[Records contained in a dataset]
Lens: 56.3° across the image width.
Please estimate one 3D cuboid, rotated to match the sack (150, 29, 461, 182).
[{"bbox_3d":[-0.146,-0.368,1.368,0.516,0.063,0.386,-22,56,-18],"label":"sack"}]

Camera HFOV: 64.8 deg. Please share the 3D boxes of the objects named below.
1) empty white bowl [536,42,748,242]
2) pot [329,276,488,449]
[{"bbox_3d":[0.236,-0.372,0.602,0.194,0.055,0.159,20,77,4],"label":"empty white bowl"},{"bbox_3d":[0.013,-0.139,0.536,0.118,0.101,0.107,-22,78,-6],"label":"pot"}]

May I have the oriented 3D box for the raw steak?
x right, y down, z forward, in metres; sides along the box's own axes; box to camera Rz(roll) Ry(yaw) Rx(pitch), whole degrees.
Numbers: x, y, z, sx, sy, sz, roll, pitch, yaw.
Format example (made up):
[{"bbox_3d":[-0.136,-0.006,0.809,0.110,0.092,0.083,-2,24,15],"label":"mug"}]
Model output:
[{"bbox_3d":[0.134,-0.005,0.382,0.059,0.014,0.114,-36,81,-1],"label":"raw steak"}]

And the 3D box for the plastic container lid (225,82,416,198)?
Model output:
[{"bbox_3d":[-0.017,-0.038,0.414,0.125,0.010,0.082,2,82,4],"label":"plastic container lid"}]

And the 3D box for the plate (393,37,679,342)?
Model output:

> [Try it]: Every line of the data should be copied exactly.

> [Written response]:
Lens: 56.3° across the image width.
Please estimate one 3D cuboid, rotated to match the sack (150, 29, 461, 182).
[{"bbox_3d":[-0.146,-0.368,1.368,0.516,0.063,0.386,-22,56,-18],"label":"sack"}]

Camera HFOV: 64.8 deg. Please share the 3D boxes of the objects named below.
1) empty white bowl [536,42,748,242]
2) pot [329,276,488,449]
[{"bbox_3d":[0.236,-0.372,0.602,0.194,0.055,0.159,20,77,4],"label":"empty white bowl"},{"bbox_3d":[0.013,-0.139,0.536,0.118,0.101,0.107,-22,78,-6],"label":"pot"}]

May I have the oriented 3D box for the raw steak?
x right, y down, z forward, in metres; sides along the box's own axes; box to camera Rz(roll) Ry(yaw) Rx(pitch), whole degrees.
Numbers: x, y, z, sx, sy, sz, roll, pitch, yaw.
Format example (made up):
[{"bbox_3d":[-0.136,-0.006,0.809,0.110,0.092,0.083,-2,24,15],"label":"mug"}]
Model output:
[{"bbox_3d":[0.134,-0.005,0.382,0.059,0.014,0.114,-36,81,-1],"label":"raw steak"}]

And the 3D box for the plastic container lid (225,82,416,198)?
Model output:
[{"bbox_3d":[-0.017,-0.038,0.414,0.125,0.010,0.082,2,82,4],"label":"plastic container lid"}]

And the 3D box for the plate (393,37,679,342)?
Model output:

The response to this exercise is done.